No one watching the movie would question the importance of the issues it brings up, just the way it handles them. Sadly, the movie asks more questions than it answers, leaving a contemplative yet unsatisfactory jumble of events that never quite bring its point home. This may be a good thing, though, considering the movie’s bleak outlook. Also, Celeste eventually makes it clear she’s dropped her Christian faith and has turned herself into her own god. As an adult, she speaks out against the shooters by saying, “I used to believe in God, too. And, if they ever come to their senses like I did and want to believe in something else, they can believe in me. I am the New Testament.” Even the other characters in the movie think these comments are borderline inappropriate and offensive, but they are exceptionally offensive to media-wise people of faith.
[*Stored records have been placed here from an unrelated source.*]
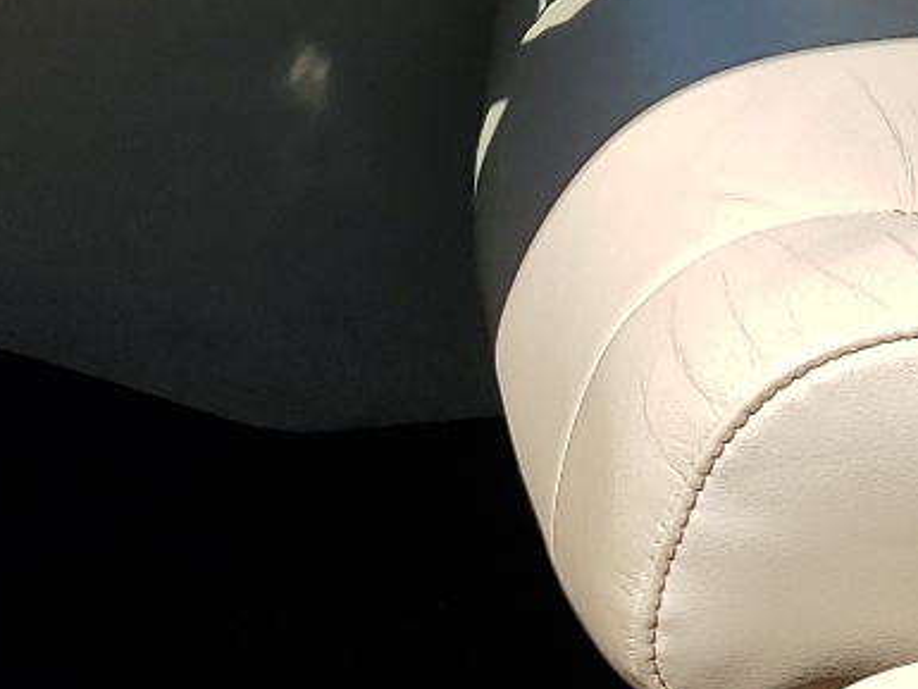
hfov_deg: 18.1
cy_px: -439
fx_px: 2865
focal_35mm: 108
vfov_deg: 12.8
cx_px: 687
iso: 50
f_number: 1.5
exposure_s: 1/3333
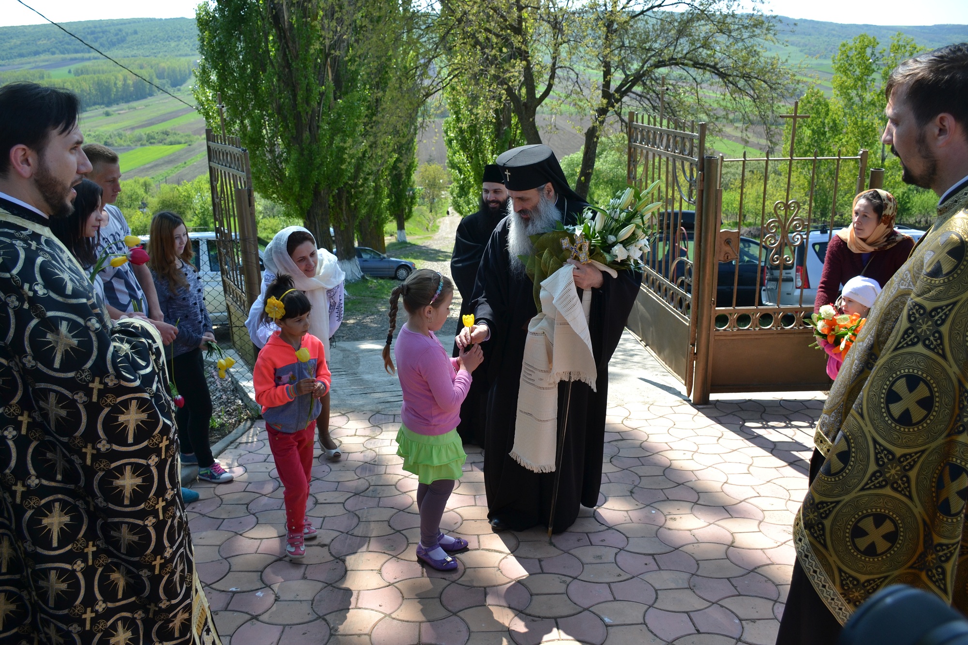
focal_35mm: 27
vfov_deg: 47.9
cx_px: 484
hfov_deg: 67.4
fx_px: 726
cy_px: 322
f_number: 5.6
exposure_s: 1/500
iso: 200
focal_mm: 18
It’s also very sad to see the deterioration of a life so focused around the tragedy that abandons faith instead of pressing into God to find meaning in it all. A girl who starts out by standing up to a shooter by saying, “You don’t have to do this, let’s pray together” becomes a swearing addict who puts faith only in herself, and she’s suffering from it. There’s even a reference to Celeste having only survived because she made a deal with the Devil, and he’s the one who has given her so much fame.
The movie ends on a high note of a performance by Natalie Portman’s Celeste character, presumably saying Celeste managed to rise above it all, but its denouement is exceptionally empty. If anything, the movie works too well as a metaphor for the nation’s loss of faith and shifts to a post-Christian culture in the years following such tragedies, although the filmmakers may or may not directly say the loss of faith in America is particularly a bad thing.
Finally, VOX LUX jumps all over the place, hopping from issue to issue and theme to theme without a strong through line or any final redemptive qualities. It seems to be trying to say so much that it ultimately doesn’t say anything beyond some interesting notions of fame and tragedy. In addition, explicit content such as foul language, drug use, sexual content sometimes involving minors, and, of course, the heretical references against Christian faith turn VOX LUX into a movie that media-wise viewers and other moviegoers will reject.